Fibromyalgia (FM), Chronic Fatigue Syndrome (CFS), & myofascial pain (MPS)

Epidemiologic studies continue to provide evidence that fibromyalgia
is part of a spectrum of chronic widespread pain. The
prevalence of chronic widespread pain is several times higher
than fibromyalgia as defined by the 1990 American College of
Rheumatology guidelines. There is now compelling evidence of a
familial clustering of fibromyalgia cases in female sufferers;
whether this clustering results from nature or nature remains
to be elucidated. A wide spectrum of fibromyalgia- associated
symptomatology and syndromes continues to be described. During
the past year the association with interstitial cystitis has
been explored, and neurally mediated hypotension has been
documented in both fibromyalgia and chronic fatigue syndrome.

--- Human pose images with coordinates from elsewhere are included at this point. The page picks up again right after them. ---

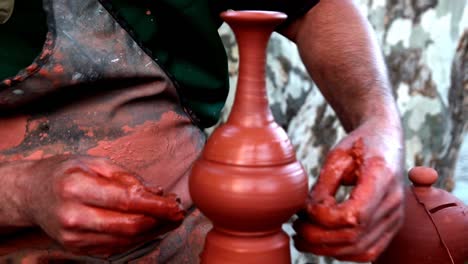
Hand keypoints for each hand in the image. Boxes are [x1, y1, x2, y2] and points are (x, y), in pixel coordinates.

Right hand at [18, 155, 184, 256]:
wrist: (31, 194)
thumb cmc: (64, 172)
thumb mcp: (93, 163)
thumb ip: (126, 177)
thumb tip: (157, 192)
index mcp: (76, 188)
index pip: (126, 201)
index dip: (156, 205)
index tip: (177, 204)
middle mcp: (73, 216)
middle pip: (129, 226)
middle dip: (160, 221)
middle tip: (179, 213)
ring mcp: (74, 237)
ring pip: (125, 240)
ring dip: (153, 232)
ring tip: (170, 220)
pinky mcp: (77, 248)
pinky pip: (115, 247)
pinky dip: (138, 238)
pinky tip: (151, 228)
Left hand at [293, 120, 404, 261]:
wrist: (386, 140)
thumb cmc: (359, 144)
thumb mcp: (337, 156)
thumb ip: (323, 186)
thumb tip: (307, 214)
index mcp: (382, 177)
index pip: (354, 215)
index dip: (324, 218)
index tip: (306, 209)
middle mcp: (393, 202)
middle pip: (355, 237)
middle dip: (318, 238)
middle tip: (296, 227)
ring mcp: (395, 217)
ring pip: (360, 249)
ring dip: (326, 249)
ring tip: (302, 238)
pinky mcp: (391, 226)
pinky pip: (368, 251)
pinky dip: (342, 252)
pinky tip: (322, 242)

Abnormalities of the growth hormone-insulin-like growth
factor-1 axis have been also documented in both fibromyalgia
and chronic fatigue syndrome. The commonly reported but
anecdotal association of fibromyalgia with whiplash-type neck
trauma was validated in a report from Israel. However, unlike
North America, 100% of Israeli patients with posttraumatic
fibromyalgia returned to work. Basic research in fibromyalgia
continues to pinpoint abnormal sensory processing as being
integral to understanding fibromyalgia pain. Drugs such as
ketamine, which block N-methyl-D-aspartate receptors (which
are often upregulated in central pain states) were shown to
benefit fibromyalgia pain in an experimental setting. The
combination of fluoxetine and amitriptyline was reported to be
more beneficial than either drug alone in patients with
fibromyalgia. A high prevalence of autoantibodies to
cytoskeletal and nuclear envelope proteins was found in
chronic fatigue syndrome, and an increased prevalence of
antipolymer antibodies was found in symptomatic silicone
breast implant recipients who often have fibromyalgia.